Placenta is a very soft, open tissue in that all the villus capillaries are separated from maternal blood space by the thin trophoblast membrane. Thus, the penetration of antibodies and the tissue clearing solutions are relatively rapid and are optimal with overnight incubation. Application of the protocol to solid tissues such as brain, kidney will require significantly longer incubation times that must be determined empirically.

Although the ability to unclear cleared tissue and stain it with standard histological procedures has allowed us to validate the clearing process it is limited in that it is not yet possible to match a stained section of uncleared tissue with its corresponding "slice" in the confocal image set. This correspondence will be needed if we are to be able to relate specific capillary network changes found in the 3D renderings with their counterparts in standard histological sections.

In this application, the tissue clearing process is limited to z-depths of ~1 mm beyond which the absorption of the excitation and emission increases until they are completely lost. This can be partially compensated for with the Fiji plugin Stack Contrast Adjustment. This loss is part due to the 12-year-old confocal system and the air objectives that were used for imaging. The air objectives that were used for imaging have a RI mismatch with the high RI of Solution-2 (RI = 1.52) which causes a loss in imaging depth. Any of the many currently available systems (conventional, light sheet microscopy, two-photon imaging could provide significantly improved z-depths, image quality and range of immunofluorescence and management of autofluorescence when combined with higher RI matched dipping objectives.

All the stacks were collected with a 10x objective (NA= 0.30, working distance (WD) = 16 mm) which put no constraints on the sample sizes. A 20x objective was occasionally used with a WD of 1 mm. At magnifications higher than this the WD diminishes such that it precludes volumes larger than a single villus.

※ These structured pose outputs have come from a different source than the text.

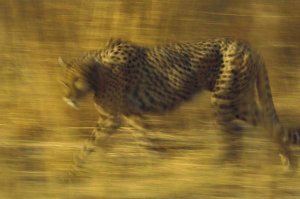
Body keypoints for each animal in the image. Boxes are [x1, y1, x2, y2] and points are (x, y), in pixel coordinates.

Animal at [58, 38, 300, 172]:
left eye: (76, 81)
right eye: (64, 82)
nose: (68, 97)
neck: (98, 72)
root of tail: (248, 46)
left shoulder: (112, 118)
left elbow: (87, 145)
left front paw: (69, 174)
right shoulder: (131, 115)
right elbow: (146, 141)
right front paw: (156, 168)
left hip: (223, 100)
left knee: (235, 135)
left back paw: (224, 168)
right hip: (240, 102)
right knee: (270, 124)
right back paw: (288, 163)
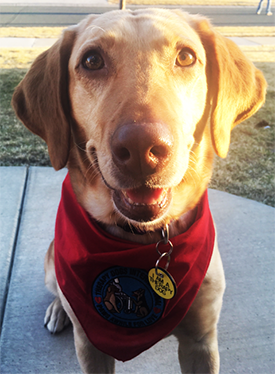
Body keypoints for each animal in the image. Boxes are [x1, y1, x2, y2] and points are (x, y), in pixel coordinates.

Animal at [12, 8, 268, 374]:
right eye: (92, 60)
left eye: (186, 57)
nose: (141, 148)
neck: (142, 240)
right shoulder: (90, 347)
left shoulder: (201, 341)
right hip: (51, 266)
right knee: (57, 292)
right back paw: (59, 309)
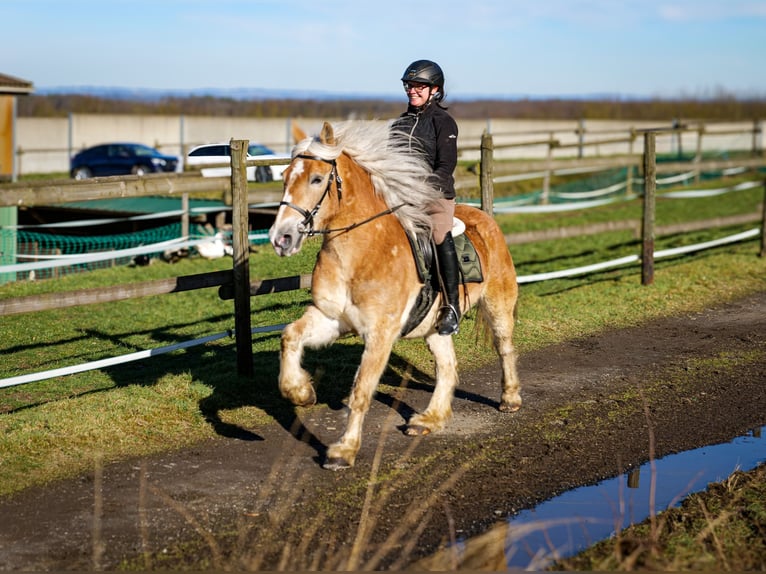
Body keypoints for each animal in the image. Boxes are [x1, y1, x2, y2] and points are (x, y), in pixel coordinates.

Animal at [268, 121, 520, 472]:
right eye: (286, 176)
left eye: (317, 179)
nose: (281, 238)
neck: (361, 252)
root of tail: (486, 218)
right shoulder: (331, 318)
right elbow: (289, 336)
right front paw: (301, 392)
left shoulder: (380, 333)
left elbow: (361, 389)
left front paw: (344, 450)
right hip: (435, 327)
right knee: (447, 366)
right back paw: (430, 419)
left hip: (498, 306)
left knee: (505, 348)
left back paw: (510, 400)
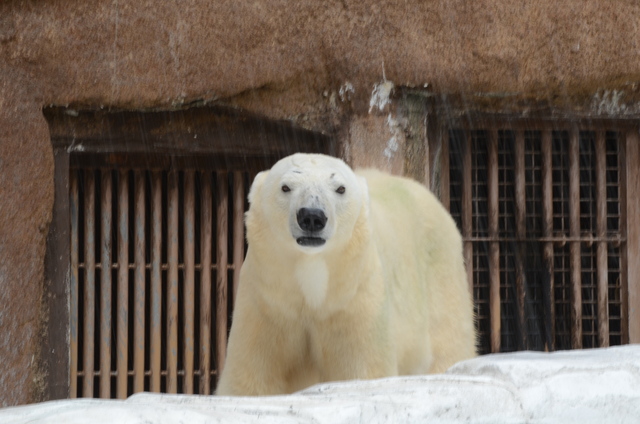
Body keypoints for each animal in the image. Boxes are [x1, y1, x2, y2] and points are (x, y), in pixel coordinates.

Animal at [215, 153, 476, 398]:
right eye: (285, 186)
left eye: (340, 188)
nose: (312, 216)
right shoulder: (269, 303)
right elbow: (252, 374)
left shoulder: (354, 300)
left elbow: (363, 367)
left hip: (439, 276)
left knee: (448, 340)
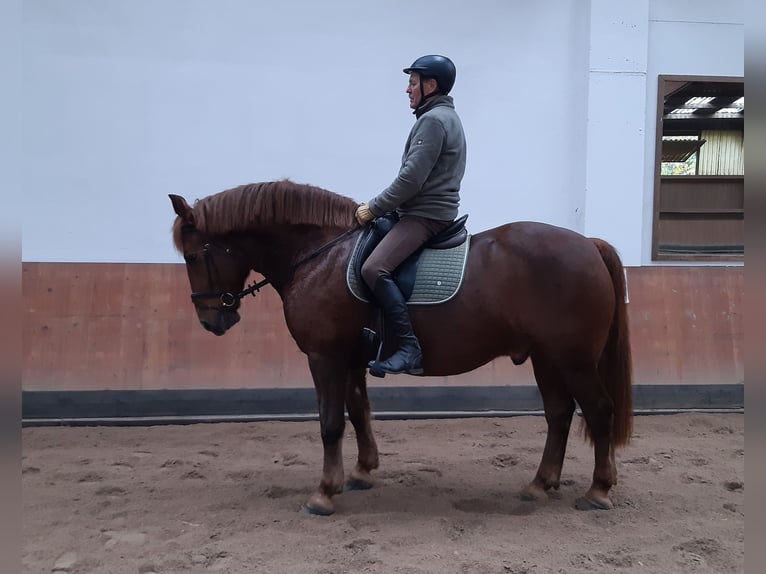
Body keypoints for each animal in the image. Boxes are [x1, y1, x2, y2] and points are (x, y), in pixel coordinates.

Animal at [171, 180, 632, 516]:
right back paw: (539, 484)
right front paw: (361, 472)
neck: (320, 257)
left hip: (574, 360)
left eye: (192, 256)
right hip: (547, 358)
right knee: (559, 413)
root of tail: (589, 244)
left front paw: (324, 493)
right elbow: (358, 412)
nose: (212, 321)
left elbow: (330, 423)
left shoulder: (325, 357)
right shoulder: (351, 359)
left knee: (598, 411)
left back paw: (597, 491)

This protocol now enables the collection of image sets with volumes that are 5-10 folds higher than previously obtainable. At this scale, the collective vascular networking of hundreds of terminal villi can be investigated.

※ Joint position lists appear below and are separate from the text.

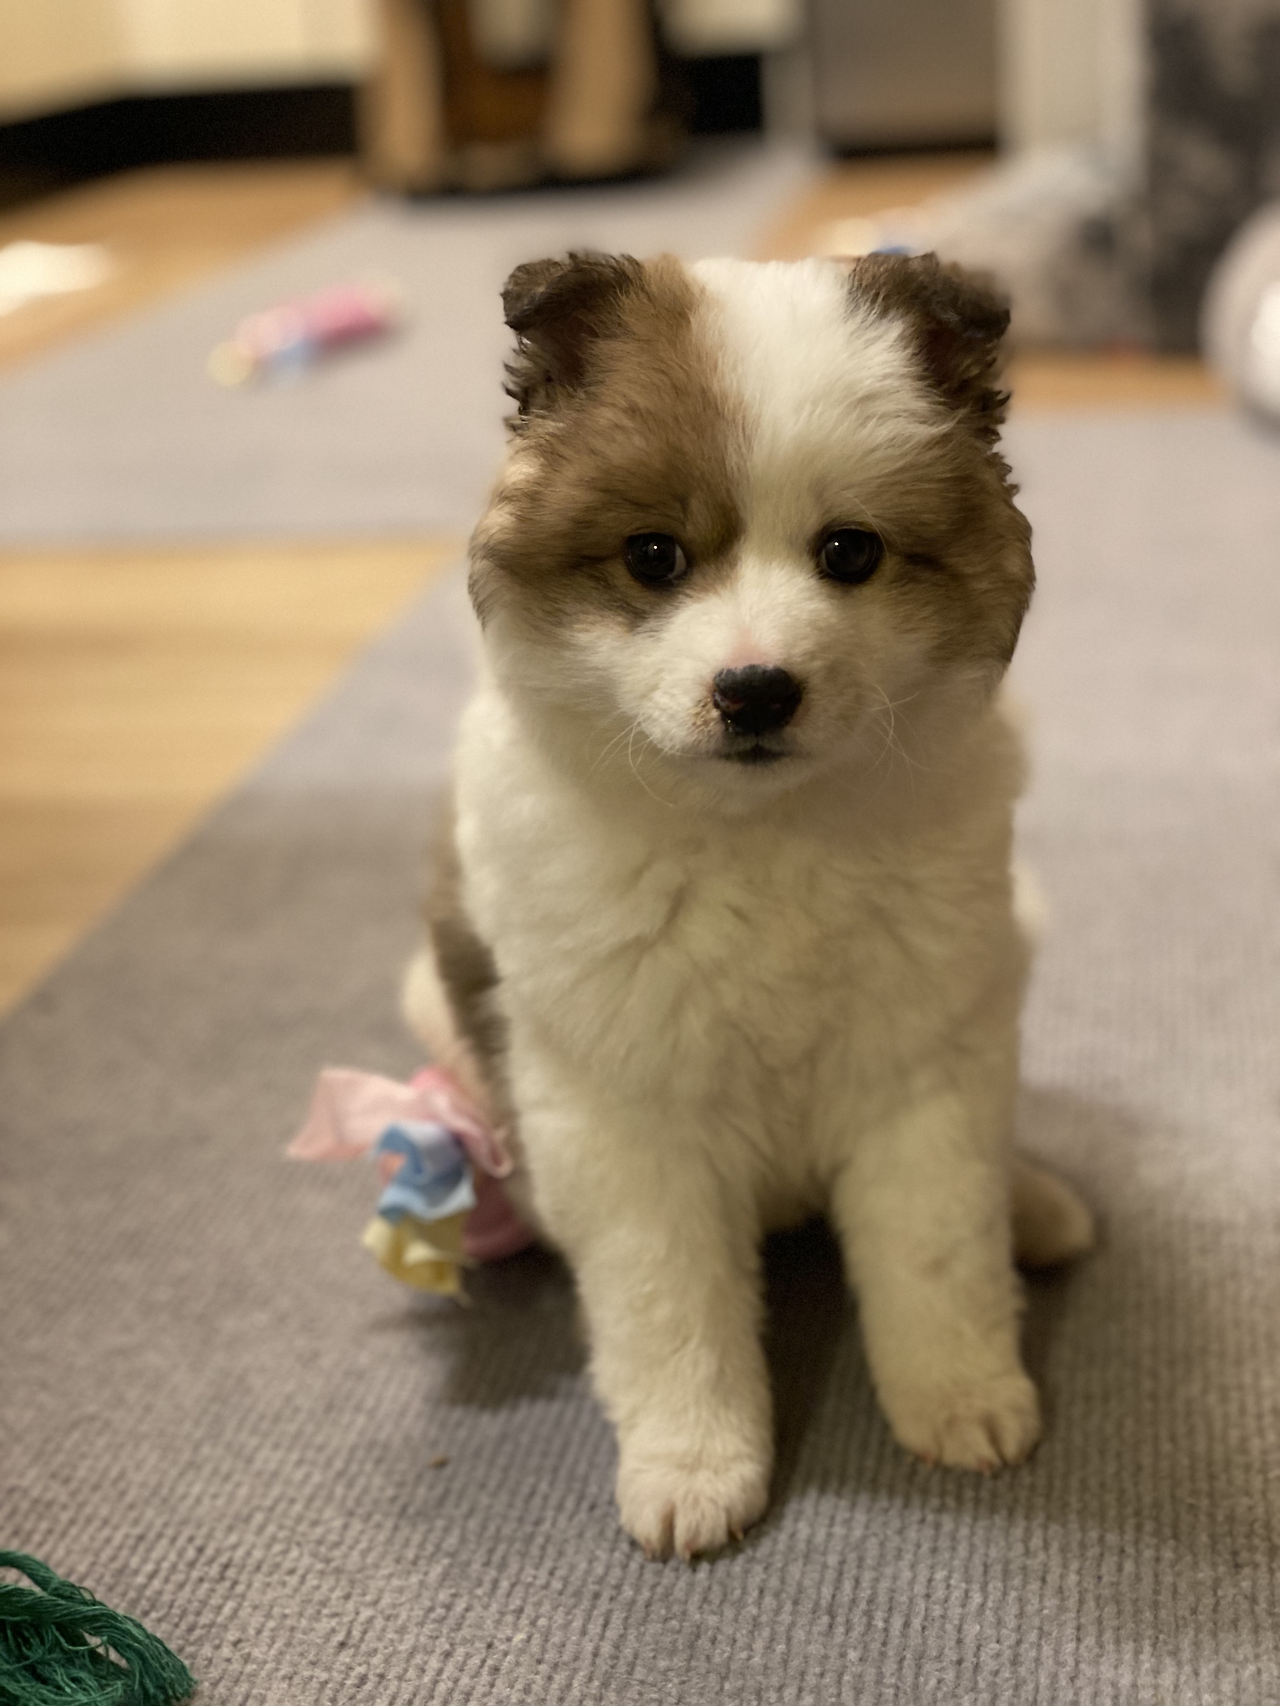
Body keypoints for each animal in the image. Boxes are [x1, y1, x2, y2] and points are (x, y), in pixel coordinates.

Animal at [405, 250, 1093, 1559]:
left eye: (849, 552)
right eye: (654, 557)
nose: (756, 689)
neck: (759, 839)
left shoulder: (920, 1064)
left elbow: (936, 1251)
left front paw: (962, 1398)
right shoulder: (622, 1114)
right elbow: (669, 1309)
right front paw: (692, 1468)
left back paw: (1034, 1203)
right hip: (432, 1004)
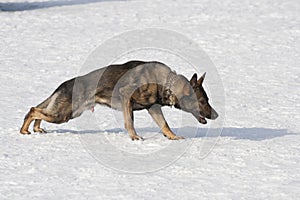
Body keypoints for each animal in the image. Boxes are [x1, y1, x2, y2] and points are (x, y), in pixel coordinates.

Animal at [19, 60, 218, 140]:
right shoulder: (126, 96)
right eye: (203, 101)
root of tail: (63, 86)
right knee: (33, 110)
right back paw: (24, 131)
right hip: (64, 114)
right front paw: (134, 137)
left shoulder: (153, 108)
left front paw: (173, 137)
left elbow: (165, 125)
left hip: (66, 113)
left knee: (38, 111)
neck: (165, 83)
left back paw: (36, 128)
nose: (216, 115)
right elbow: (129, 122)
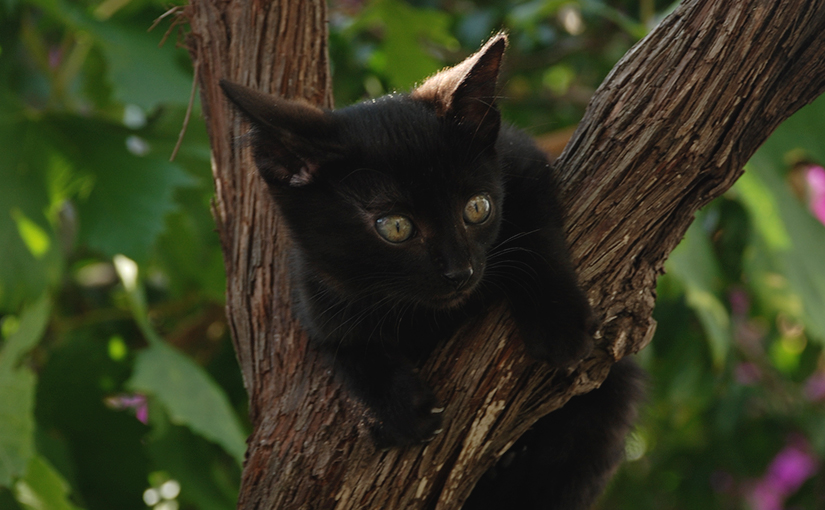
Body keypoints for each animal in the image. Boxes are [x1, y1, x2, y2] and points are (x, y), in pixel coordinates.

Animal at [220, 32, 644, 510]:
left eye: (477, 208)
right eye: (396, 227)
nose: (460, 271)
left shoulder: (522, 159)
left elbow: (539, 234)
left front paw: (557, 322)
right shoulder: (315, 290)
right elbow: (343, 344)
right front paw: (395, 407)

This in turn will lead new and improved models of such critical features as inter- and intravillous oxygen diffusion based on intracapillary geometry as done previously in 2D in routine histology samples at 10-20x ¹⁵ and others have done in much smaller samples ^8,16. Moreover, the stacks generated using this protocol should aid in modeling the intervillous geometry. At the level of the samples used in this study, intervillous flow is too slow to be visualized by Doppler or other techniques. However, whether intervillous geometry allows a uniform exposure of every villous surface (and its subjacent capillaries) to maternal flow or whether a too sparse or too crowded intervillous space renders maternal-fetal transfer less efficient is yet to be examined.

In the future, this protocol will be used to better define the development of placental vasculature during development and to determine trajectories of vascular network changes across normal gestation. Then these trajectories may be measured in pathologic pregnancies to provide information on when in gestation pregnancy complications begin to impact placental distal villous vascularization, and how those deviations alter function.